Now to the parts that I did not so much appreciate. There was one point in class where our instructor asked us to bring our hands together, and, if we wanted to, lean our heads back and place our hands with our thumbs and index fingers pointing towards our “third eye.” I was like “the hell?” I did it once but didn’t do it again. Then, at another point in the class, she mentioned that it’s okay if we feel out of sorts because of the full moon we’ve been having lately and how many of us may have been feeling weird over the past few weeks. She talked a lot about energy: “Turn your face to the wall and feel the positive energy you have now created.”
I don’t do astrology. I don’t read my horoscope. I know I’m an Aquarius but I put no energy or emphasis or place no belief in the stars, moon, and sun. And I don’t do “energy.” While I can appreciate that energy exists, and I often say that someone gave me a bad “vibe” or a good “vibe”, and I appreciate that some people are balls of energy and that when I have a Zumba class filled with people, I definitely can feel and I feed off of their “energy,” anything beyond that is “woo woo” to me. That’s why I don’t do acupuncture or Qi Gong. I leave “energy” alone.
Remember my boss who became a yogi and wanted to teach us? I told her I wasn’t comfortable with yoga because of the spiritual aspect. There are many people who will tell you that yoga is not “spiritual.” Even this yogi-boss said, “You don’t have to think about it that way.”
You don’t have to think about it that way? That’s another way of saying, I admit, you can think about it that way, but don’t.
Yoga is rooted in Hinduism (or Buddhism. One of them. It’s still spiritual). Yoga is a lifestyle. It’s a mindset. It’s a way of being. It’s not just about stretching. It’s not spiritually innocuous. There is a spiritual aspect to yoga. Even if someone teaches the most secular yoga class possible, arguably that’s not even yoga. That’s what doesn’t jive with me.

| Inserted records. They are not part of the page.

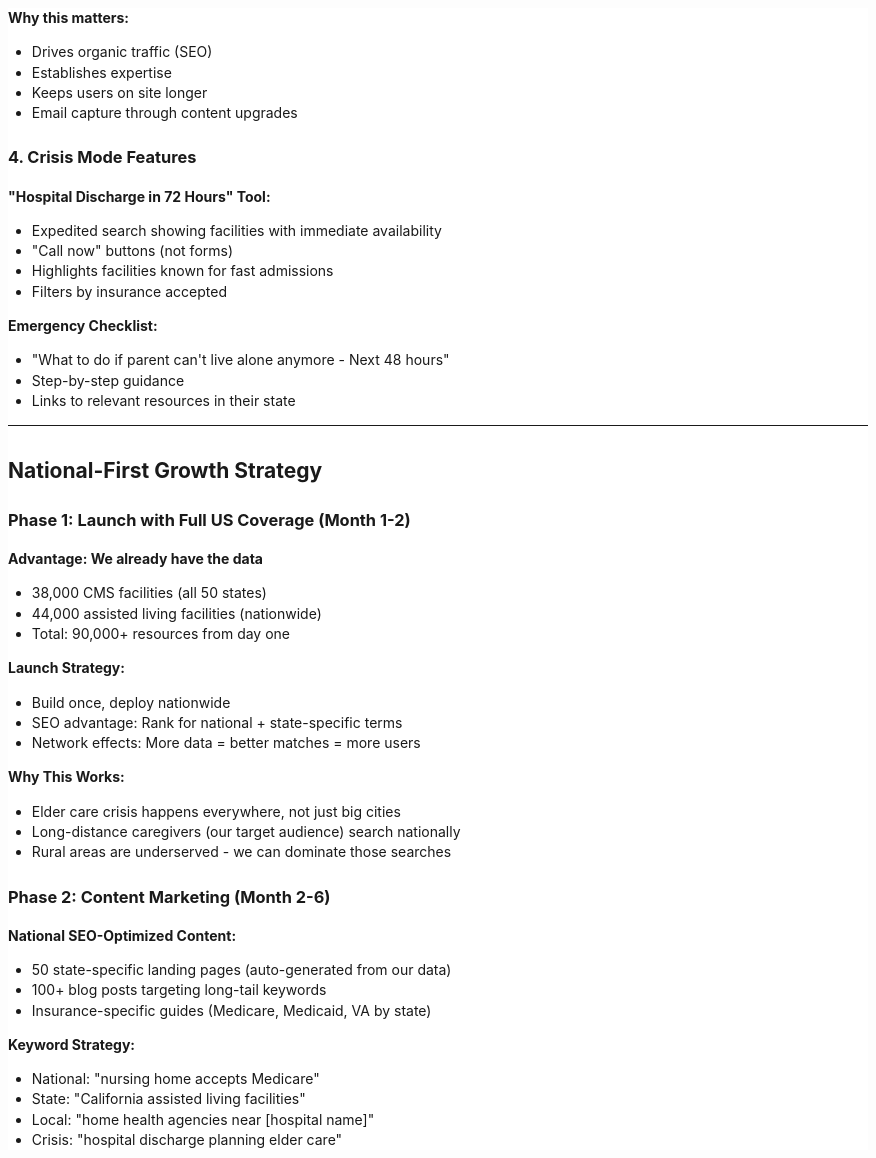 **Why this matters:**
- Drives organic traffic (SEO)
- Establishes expertise
- Keeps users on site longer
- Email capture through content upgrades

### 4. Crisis Mode Features

**"Hospital Discharge in 72 Hours" Tool:**
- Expedited search showing facilities with immediate availability
- "Call now" buttons (not forms)
- Highlights facilities known for fast admissions
- Filters by insurance accepted

**Emergency Checklist:**
- "What to do if parent can't live alone anymore - Next 48 hours"
- Step-by-step guidance
- Links to relevant resources in their state

---

## National-First Growth Strategy

### Phase 1: Launch with Full US Coverage (Month 1-2)

**Advantage: We already have the data**
- 38,000 CMS facilities (all 50 states)
- 44,000 assisted living facilities (nationwide)
- Total: 90,000+ resources from day one

**Launch Strategy:**
- Build once, deploy nationwide
- SEO advantage: Rank for national + state-specific terms
- Network effects: More data = better matches = more users

**Why This Works:**
- Elder care crisis happens everywhere, not just big cities
- Long-distance caregivers (our target audience) search nationally
- Rural areas are underserved - we can dominate those searches

### Phase 2: Content Marketing (Month 2-6)

**National SEO-Optimized Content:**
- 50 state-specific landing pages (auto-generated from our data)
- 100+ blog posts targeting long-tail keywords
- Insurance-specific guides (Medicare, Medicaid, VA by state)

**Keyword Strategy:**
- National: "nursing home accepts Medicare"
- State: "California assisted living facilities"
- Local: "home health agencies near [hospital name]"
- Crisis: "hospital discharge planning elder care"
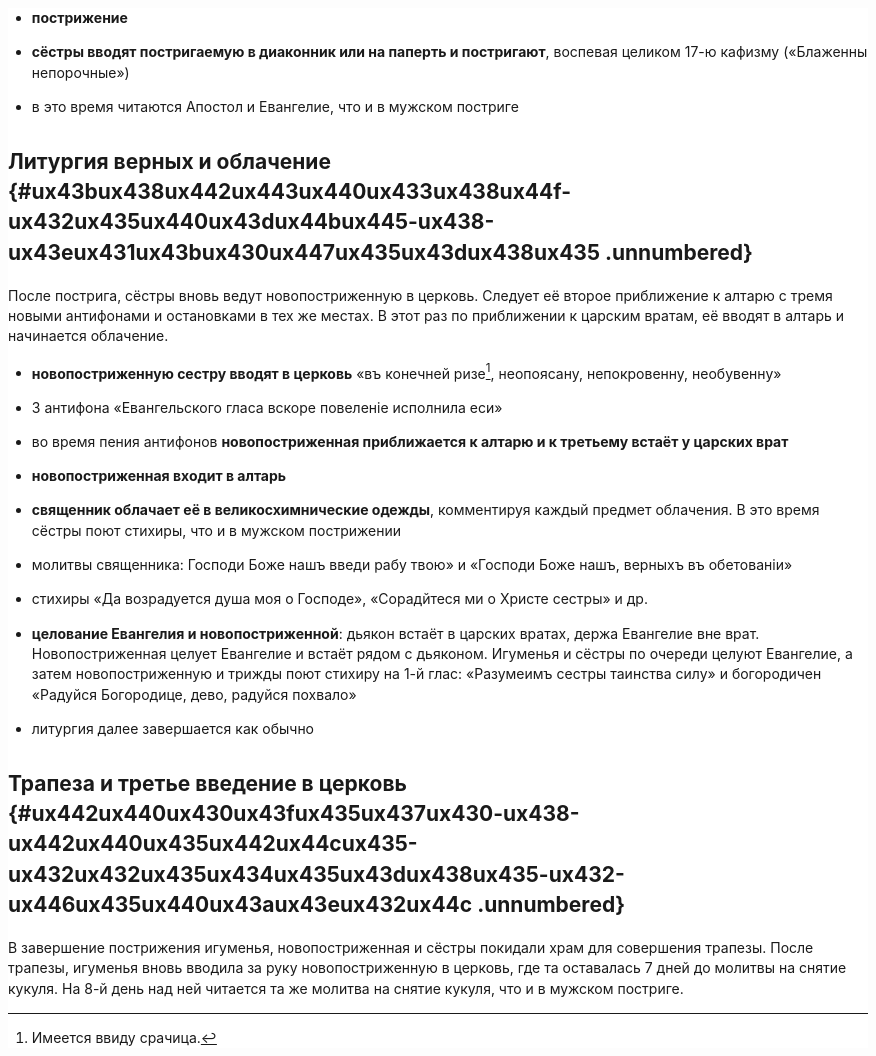 -   **пострижение**

-   **сёстры вводят постригаемую в диаконник или на паперть и
    постригают**, воспевая целиком 17-ю кафизму («Блаженны непорочные»)

-   в это время читаются Апостол и Евангелие, что и в мужском постриге

## Литургия верных и облачение {#ux43bux438ux442ux443ux440ux433ux438ux44f-ux432ux435ux440ux43dux44bux445-ux438-ux43eux431ux43bux430ux447ux435ux43dux438ux435 .unnumbered}

После пострига, сёстры вновь ведут новопостриженную в церковь. Следует
её второе приближение к алтарю с тремя новыми антифонами и остановками в
тех же местах. В этот раз по приближении к царским вратам, её вводят в
алтарь и начинается облачение.

-   **новопостриженную сестру вводят в церковь** «въ конечней ризе[^1],
    неопоясану, непокровенну, необувенну»

-   3 антифона «Евангельского гласа вскоре повеленiе исполнила еси»

-   во время пения антифонов **новопостриженная приближается к алтарю и
    к третьему встаёт у царских врат**

-   **новопостриженная входит в алтарь**

-   **священник облачает её в великосхимнические одежды**, комментируя
    каждый предмет облачения. В это время сёстры поют стихиры, что и в
    мужском пострижении

-   молитвы священника: Господи Боже нашъ введи рабу твою» и «Господи
    Боже нашъ, верныхъ въ обетованiи»

-   стихиры «Да возрадуется душа моя о Господе», «Сорадйтеся ми о Христе
    сестры» и др.

-   **целование Евангелия и новопостриженной**: дьякон встаёт в царских
    вратах, держа Евангелие вне врат. Новопостриженная целует Евангелие
    и встаёт рядом с дьяконом. Игуменья и сёстры по очереди целуют
    Евангелие, а затем новопостриженную и трижды поют стихиру на 1-й
    глас: «Разумеимъ сестры таинства силу» и богородичен «Радуйся
    Богородице, дево, радуйся похвало»

-   литургия далее завершается как обычно

## Трапеза и третье введение в церковь {#ux442ux440ux430ux43fux435ux437ux430-ux438-ux442ux440ux435ux442ux44cux435-ux432ux432ux435ux434ux435ux43dux438ux435-ux432-ux446ux435ux440ux43aux43eux432ux44c .unnumbered}

В завершение пострижения игуменья, новопостриженная и сёстры покидали
храм для совершения трапезы. После трапезы, игуменья вновь вводила за
руку новопостриженную в церковь, где та оставалась 7 дней до молитвы на
снятие кукуля. На 8-й день над ней читается та же молитва на снятие
кукуля, что и в мужском постриге.


[^1]: Имеется ввиду срачица.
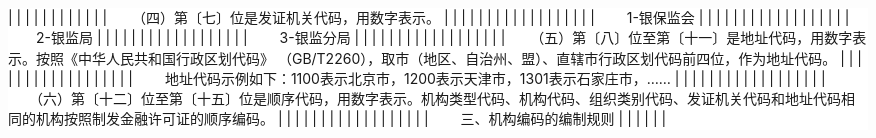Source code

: |            |        |            |                |                  |          |                  |              |              |                  |              | 　　（四）第〔七〕位是发证机关代码，用数字表示。                                                                                                                                                                                        |        |                                                                                                                                                                                                                                                                                                         |            |                              |                |
|            |        |            |                |                  |          |                  |              |              |                  |              | 　　1-银保监会                                                                                                                                                                                                                          |        |                                                                                                                                                                                                                                                                                                         |            |                              |                |
|            |        |            |                |                  |          |                  |              |              |                  |              | 　　2-银监局                                                                                                                                                                                                                            |        |                                                                                                                                                                                                                                                                                                         |            |                              |                |
|            |        |            |                |                  |          |                  |              |              |                  |              | 　　3-银监分局                                                                                                                                                                                                                          |        |                                                                                                                                                                                                                                                                                                         |            |                              |                |
|            |        |            |                |                  |          |                  |              |              |                  |              | 　　（五）第〔八〕位至第〔十一〕是地址代码，用数字表示。按照《中华人民共和国行政区划代码》 （GB/T2260），取市（地区、自治州、盟）、直辖市行政区划代码前四位，作为地址代码。                                                             |        |                                                                                                                                                                                                                                                                                                         |            |                              |                |
|            |        |            |                |                  |          |                  |              |              |                  |              | 　　地址代码示例如下：1100表示北京市，1200表示天津市，1301表示石家庄市，……                                                                                                                                                              |        |                                                                                                                                                                                                                                                                                                         |            |                              |                |
|            |        |            |                |                  |          |                  |              |              |                  |              | 　　（六）第〔十二〕位至第〔十五〕位是顺序代码，用数字表示。机构类型代码、机构代码、组织类别代码、发证机关代码和地址代码相同的机构按照制发金融许可证的顺序编码。                                                                        |        |                                                                                                                                                                                                                                                                                                         |            |                              |                |
|            |        |            |                |                  |          |                  |              |              |                  |              | 　　三、机构编码的编制规则                                                                                                                                                                                                              |        |                                                                                                                                                                                                                                                                                                         |            |                              |                |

All that said though, would I go back? Probably. I have a new Aqua Zumba class on Thursdays at 5:30 pm at Movati Trainyards (shameless plug) and I could go to this class right after as a great way for me to unwind.
I don’t think I’ll ever start a yoga practice though. But this yoga class did remind me that I need to include more mind-body/stretching/flexibility/relaxation exercises into my fitness regimen. So from now on, I think I’ll try to do more visualization exercises and pilates each day to intentionally teach and help my body relax.
All in all, I’m glad my friend Maria dragged me to yoga.